Hi,
Do you know how to solve this if the first transistor was not in the circuit?
That is, the input signal (+5v) would connect directly to the base of the second transistor and the first transistor is removed from the circuit.
Also, specified voltages do not change so they can be treated as constants. The base emitter voltages are specified as 0.7 volts each so they do not change. The input voltage is also specified as +5v so that does not change either. Since the two base emitter diodes are in series, the emitter of the second transistor will be the input voltage minus the two voltage drops of the base emitter diodes. Thus the voltage across the emitter resistor is known with only a little calculation which only involves subtraction.
The single transistor circuit may be easier for you to start with. The dual transistor circuit is almost the same except the gains combine and the voltage drops add up.

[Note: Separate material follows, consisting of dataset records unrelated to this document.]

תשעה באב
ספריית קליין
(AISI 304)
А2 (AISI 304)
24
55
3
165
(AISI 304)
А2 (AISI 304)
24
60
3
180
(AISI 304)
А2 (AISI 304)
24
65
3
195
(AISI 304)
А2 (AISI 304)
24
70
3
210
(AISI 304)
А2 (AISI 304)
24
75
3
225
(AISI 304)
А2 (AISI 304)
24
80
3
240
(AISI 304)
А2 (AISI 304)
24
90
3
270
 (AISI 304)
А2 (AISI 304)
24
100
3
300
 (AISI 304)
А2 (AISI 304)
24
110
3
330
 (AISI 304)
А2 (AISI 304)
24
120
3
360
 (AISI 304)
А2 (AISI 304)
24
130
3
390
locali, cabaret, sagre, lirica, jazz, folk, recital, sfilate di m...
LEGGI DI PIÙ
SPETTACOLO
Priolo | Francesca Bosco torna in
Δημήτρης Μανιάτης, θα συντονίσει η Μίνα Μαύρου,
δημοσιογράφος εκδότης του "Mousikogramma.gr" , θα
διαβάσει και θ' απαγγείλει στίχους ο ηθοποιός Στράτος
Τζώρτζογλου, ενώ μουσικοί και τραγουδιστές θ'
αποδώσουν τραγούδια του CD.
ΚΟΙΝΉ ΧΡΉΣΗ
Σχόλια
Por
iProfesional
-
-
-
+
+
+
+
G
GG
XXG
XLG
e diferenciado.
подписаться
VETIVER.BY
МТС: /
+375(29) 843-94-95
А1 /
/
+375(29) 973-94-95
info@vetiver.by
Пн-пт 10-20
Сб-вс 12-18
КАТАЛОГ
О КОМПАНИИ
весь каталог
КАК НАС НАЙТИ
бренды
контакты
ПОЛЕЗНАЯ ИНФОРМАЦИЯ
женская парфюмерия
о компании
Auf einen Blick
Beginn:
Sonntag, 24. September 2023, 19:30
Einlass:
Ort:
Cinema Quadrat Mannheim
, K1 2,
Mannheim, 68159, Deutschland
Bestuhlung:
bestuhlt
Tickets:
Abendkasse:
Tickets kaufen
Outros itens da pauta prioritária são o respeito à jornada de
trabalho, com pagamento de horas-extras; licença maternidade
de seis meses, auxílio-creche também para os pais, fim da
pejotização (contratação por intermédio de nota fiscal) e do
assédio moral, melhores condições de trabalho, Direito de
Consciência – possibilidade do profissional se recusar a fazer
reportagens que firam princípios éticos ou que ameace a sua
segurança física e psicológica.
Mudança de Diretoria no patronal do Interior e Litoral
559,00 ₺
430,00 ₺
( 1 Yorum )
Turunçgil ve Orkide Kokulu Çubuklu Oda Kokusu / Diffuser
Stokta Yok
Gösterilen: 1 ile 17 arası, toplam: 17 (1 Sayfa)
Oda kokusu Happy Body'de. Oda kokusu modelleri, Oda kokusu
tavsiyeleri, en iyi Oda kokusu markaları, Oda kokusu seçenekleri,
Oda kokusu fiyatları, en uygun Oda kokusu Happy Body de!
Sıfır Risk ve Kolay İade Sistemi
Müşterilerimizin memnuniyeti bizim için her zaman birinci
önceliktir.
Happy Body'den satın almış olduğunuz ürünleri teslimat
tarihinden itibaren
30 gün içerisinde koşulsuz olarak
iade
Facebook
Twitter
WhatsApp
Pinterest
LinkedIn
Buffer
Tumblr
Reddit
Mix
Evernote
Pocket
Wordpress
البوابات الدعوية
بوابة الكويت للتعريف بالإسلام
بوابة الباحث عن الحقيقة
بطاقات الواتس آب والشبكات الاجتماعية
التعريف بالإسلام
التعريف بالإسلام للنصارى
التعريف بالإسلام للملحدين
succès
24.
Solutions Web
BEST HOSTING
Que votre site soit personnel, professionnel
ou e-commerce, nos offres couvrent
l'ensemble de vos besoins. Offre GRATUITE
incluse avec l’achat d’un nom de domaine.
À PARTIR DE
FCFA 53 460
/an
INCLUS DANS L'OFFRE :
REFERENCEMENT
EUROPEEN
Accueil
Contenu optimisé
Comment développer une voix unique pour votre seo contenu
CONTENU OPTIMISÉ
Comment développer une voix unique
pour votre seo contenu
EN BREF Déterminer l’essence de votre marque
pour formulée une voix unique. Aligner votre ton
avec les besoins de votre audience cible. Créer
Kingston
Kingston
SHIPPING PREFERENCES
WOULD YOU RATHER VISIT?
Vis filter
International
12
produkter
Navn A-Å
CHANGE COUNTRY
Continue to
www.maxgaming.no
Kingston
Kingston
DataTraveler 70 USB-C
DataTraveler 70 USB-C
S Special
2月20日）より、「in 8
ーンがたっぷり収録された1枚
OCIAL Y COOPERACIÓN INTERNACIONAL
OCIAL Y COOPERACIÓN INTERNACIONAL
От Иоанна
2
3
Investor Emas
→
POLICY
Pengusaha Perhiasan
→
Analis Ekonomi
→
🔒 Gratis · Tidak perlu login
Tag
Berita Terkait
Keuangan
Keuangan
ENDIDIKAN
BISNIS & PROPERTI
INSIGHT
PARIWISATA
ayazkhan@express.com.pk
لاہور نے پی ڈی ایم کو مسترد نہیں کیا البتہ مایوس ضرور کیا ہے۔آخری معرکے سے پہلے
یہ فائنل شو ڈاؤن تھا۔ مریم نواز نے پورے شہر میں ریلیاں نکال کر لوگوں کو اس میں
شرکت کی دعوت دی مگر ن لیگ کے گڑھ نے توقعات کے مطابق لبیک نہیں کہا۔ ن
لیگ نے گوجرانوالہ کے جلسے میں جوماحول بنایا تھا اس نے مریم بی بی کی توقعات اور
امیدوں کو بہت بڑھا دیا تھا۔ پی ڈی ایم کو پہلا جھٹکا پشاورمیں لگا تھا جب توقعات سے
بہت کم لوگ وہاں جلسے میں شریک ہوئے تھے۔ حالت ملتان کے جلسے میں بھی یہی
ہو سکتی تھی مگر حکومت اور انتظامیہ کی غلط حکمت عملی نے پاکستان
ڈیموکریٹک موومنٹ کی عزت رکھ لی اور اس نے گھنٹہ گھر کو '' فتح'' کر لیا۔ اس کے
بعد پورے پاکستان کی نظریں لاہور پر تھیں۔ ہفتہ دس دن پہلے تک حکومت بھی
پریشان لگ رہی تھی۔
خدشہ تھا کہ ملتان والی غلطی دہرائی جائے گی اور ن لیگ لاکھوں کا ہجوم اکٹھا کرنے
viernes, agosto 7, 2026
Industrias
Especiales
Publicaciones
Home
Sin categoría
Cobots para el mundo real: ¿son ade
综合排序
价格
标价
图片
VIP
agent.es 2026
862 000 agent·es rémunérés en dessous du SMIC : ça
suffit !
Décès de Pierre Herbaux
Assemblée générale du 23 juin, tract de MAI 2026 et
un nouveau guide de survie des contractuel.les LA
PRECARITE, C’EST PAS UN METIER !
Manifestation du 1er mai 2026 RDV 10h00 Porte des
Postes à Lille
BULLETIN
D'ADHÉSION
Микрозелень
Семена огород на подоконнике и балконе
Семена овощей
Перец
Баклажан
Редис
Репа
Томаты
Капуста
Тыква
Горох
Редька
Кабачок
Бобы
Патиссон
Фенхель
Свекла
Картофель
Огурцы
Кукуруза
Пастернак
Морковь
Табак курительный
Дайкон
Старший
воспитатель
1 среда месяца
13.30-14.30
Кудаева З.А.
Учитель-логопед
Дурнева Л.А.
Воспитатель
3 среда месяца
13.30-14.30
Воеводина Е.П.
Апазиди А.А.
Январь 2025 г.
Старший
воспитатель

The collector current is the base current times the Beta. The emitter current is the base current times Beta plus 1. So the emitter current is:
Ie=Ib*(Beta+1)
so the base current is not Ie/Beta, it is Ie/(Beta+1).
The reason for this is because the emitter current is the sum of the collector current (Ib*Beta) plus the base currrent Ib, which equals:
Ib*Beta+Ib
which factored algebraically is the same as:
Ib*(Beta+1)
Once you calculate everything required you should run through it and make sure everything works out to what you have actually calculated.